### Source document
++++++++++++++++++++

What started as a one-time effort to step up the AgCenter’s outreach to urban audiences ended up blossoming into a thriving program that provides weekly gardening content to media outlets statewide and is a branding tool used with other AgCenter horticulture outreach materials and activities.

 

It all started in 2000, when AgCenter officials zeroed in on home horticulture as the perfect vehicle to help the organization connect with people in cities.


 

It was one of those universal topics that everybody has some interest in, and it really broadened our ability to reach people with the LSU AgCenter’s name and let them know all the great things the AgCenter can do for them,” said Dan Gill, who was the Get It Growing spokesperson until his retirement in 2019.

 

Executives envisioned the Get It Growing program using all available communication platforms — newspapers, TV, radio and the internet — to share gardening advice and plug the AgCenter. When it came time to select someone to be a spokesperson for the initiative, Gill — then an extension agent in Orleans Parish who had cultivated some experience with mass media — surfaced as an ideal choice.

Over the next two decades, he churned out regular newspaper columns, recorded radio and TV shows and was in demand as a speaker at events around the state.


 

The program found broad appeal. People from all walks of life emailed gardening questions, called in during Gill’s broadcast appearances seeking horticultural guidance and sought him out at events for advice.

 

Get It Growing created an important bridge between consumers and the nurseryindustry, Gill said.

 

“By letting people know about new plants and different plants, letting people know what’s available at the nurseries and what time of the year it’s right to plant something, we can encourage people to make their purchases at the right time,” he said. “That makes them happy and it makes the nurseries happy as well. Sothere’s also an economic business aspect to the Get It Growing program.”

++++++++++++++++++++

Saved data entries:

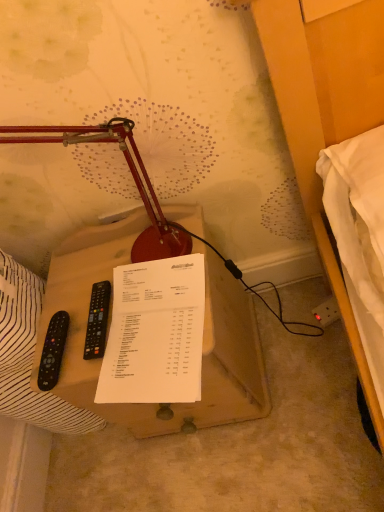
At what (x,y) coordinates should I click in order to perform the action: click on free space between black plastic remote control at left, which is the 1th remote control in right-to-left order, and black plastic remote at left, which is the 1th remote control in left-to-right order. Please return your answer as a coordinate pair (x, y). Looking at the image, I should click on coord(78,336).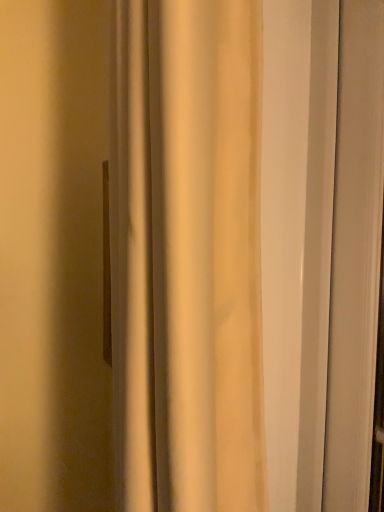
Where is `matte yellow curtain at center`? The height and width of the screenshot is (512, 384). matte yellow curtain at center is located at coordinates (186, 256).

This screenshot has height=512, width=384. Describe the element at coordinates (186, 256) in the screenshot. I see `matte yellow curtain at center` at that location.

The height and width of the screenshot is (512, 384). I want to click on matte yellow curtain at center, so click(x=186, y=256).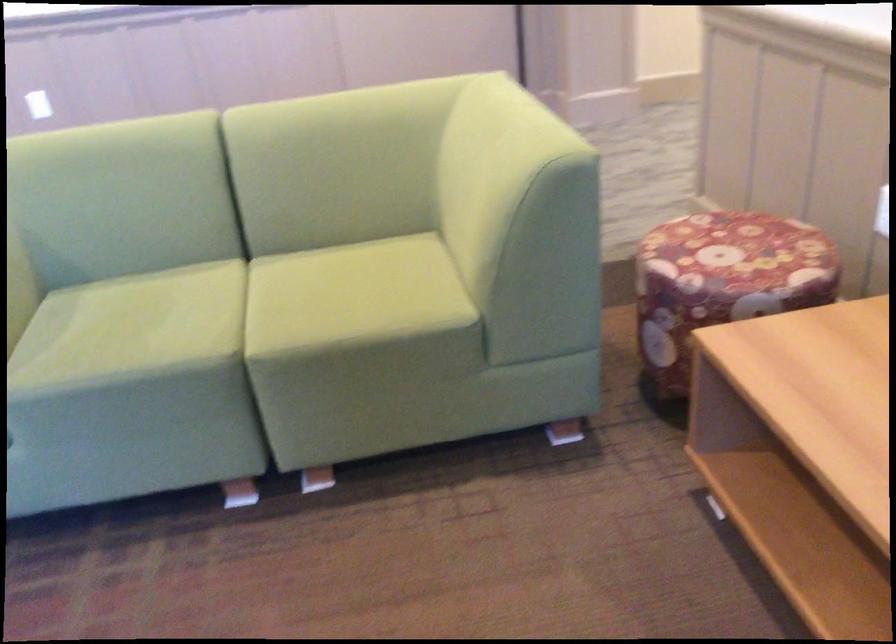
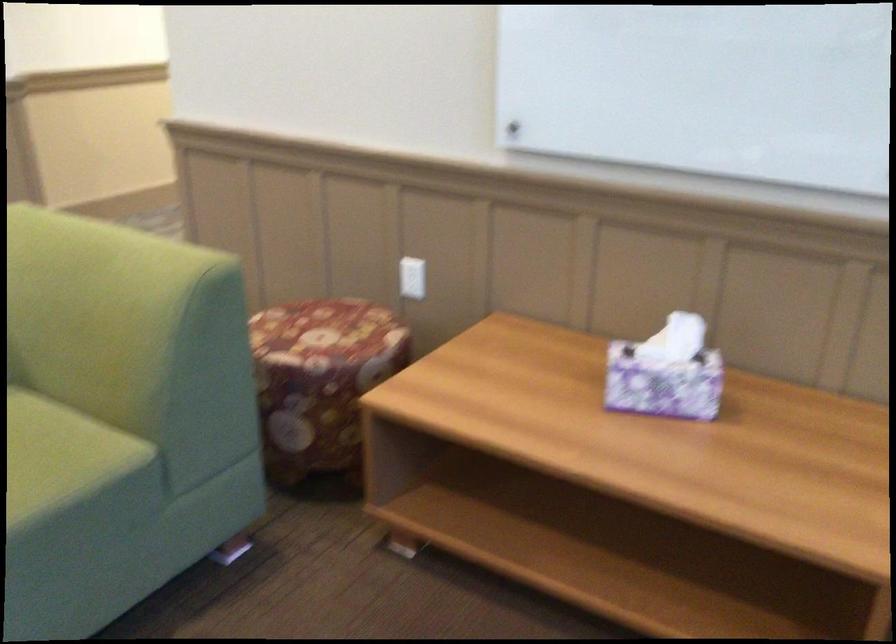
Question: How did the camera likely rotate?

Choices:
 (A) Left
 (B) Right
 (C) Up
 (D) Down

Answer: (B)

++++++++++++++++++++

### Work to complete
Write out the full text about the Get It Growing program word for word, with nothing changed. You won't need the items for anything here.

### Result of the task
What started as a one-time effort to step up the AgCenter’s outreach to urban audiences ended up blossoming into a thriving program that provides weekly gardening content to media outlets statewide and is a branding tool used with other AgCenter horticulture outreach materials and activities.

 

It all started in 2000, when AgCenter officials zeroed in on home horticulture as the perfect vehicle to help the organization connect with people in cities.


 

It was one of those universal topics that everybody has some interest in, and it really broadened our ability to reach people with the LSU AgCenter’s name and let them know all the great things the AgCenter can do for them,” said Dan Gill, who was the Get It Growing spokesperson until his retirement in 2019.

 

Executives envisioned the Get It Growing program using all available communication platforms — newspapers, TV, radio and the internet — to share gardening advice and plug the AgCenter. When it came time to select someone to be a spokesperson for the initiative, Gill — then an extension agent in Orleans Parish who had cultivated some experience with mass media — surfaced as an ideal choice.

Over the next two decades, he churned out regular newspaper columns, recorded radio and TV shows and was in demand as a speaker at events around the state.


 

The program found broad appeal. People from all walks of life emailed gardening questions, called in during Gill’s broadcast appearances seeking horticultural guidance and sought him out at events for advice.

 

Get It Growing created an important bridge between consumers and the nurseryindustry, Gill said.

 

“By letting people know about new plants and different plants, letting people know what’s available at the nurseries and what time of the year it’s right to plant something, we can encourage people to make their purchases at the right time,” he said. “That makes them happy and it makes the nurseries happy as well. Sothere’s also an economic business aspect to the Get It Growing program.”